[bip] Bioinformatics Programming Language Shootout, Python performance poopoo'd

Andrew Dalke dalke at dalkescientific.com
Tue Feb 5 19:26:33 PST 2008


On Feb 5, 2008, at 9:19 PM, Brent Pedersen wrote:
> my favorite so far is the max()  function in  [alignment.py]


For those who haven't seen it yet:

def max(a,b,c):
   if a > b:
                 if a > c:
                         return a
                 else:
                         return c
   else:
                 if b > c:
                         return b
                 else:
                         return c


which the built-in 'max' does just as well.

This is strange!  Using this max takes 20.0 seconds, using the built- 
in max takes 21.5 seconds.  It's faster to use this special max  
function.  I wonder if it's the extra lookup time to get max from the  
builtin namespace... yeah, seems that way.


alignment.py also does
         #F = zeros((n+1,m+1))
         F = [[0.0 for x in xrange(m+1)] for y in xrange(n+1)]

which means it doesn't use any of the numeric libraries in Python but  
they may have experimented with it.  Hmm, but using numarray.zeros  
makes things slower.  A lot slower.  I'm not sure why that's the case.

Replacing the "0.0" with "0" (using int math instead of float), gives  
a 10% performance boost and unchanged output.

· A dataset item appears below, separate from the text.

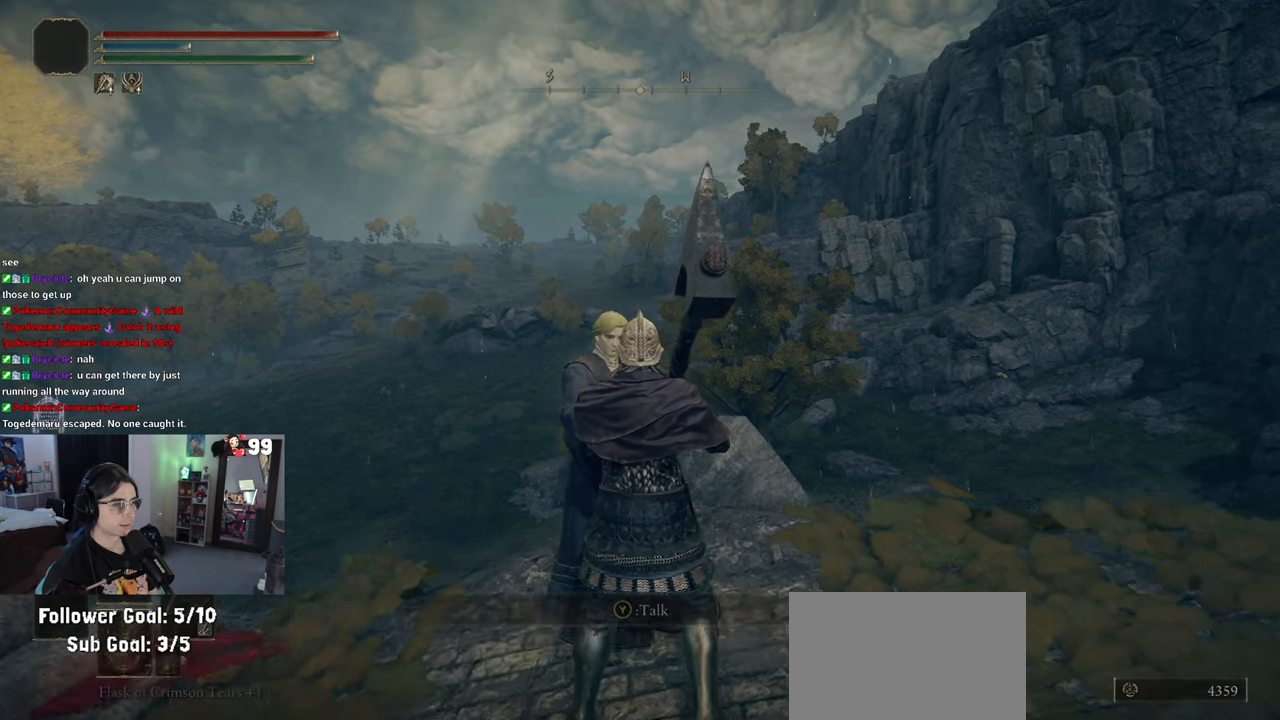
{"buttons": [], "left_stick": "center", "right_stick": "center", "events": []}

I agree with Brent - this is a case where psycho would probably do  
well.  The kernel is

     for i in range(1,n+1):
         for j in range(1, m+1):
             F[i][j] = max(F[i-1][j-1]+score(seq1[i-1], seq2[j-1]),
                           F[i][j-1]+e, F[i-1][j]+e)

(replacing the range(1, m+1) with a constant gives negligible change).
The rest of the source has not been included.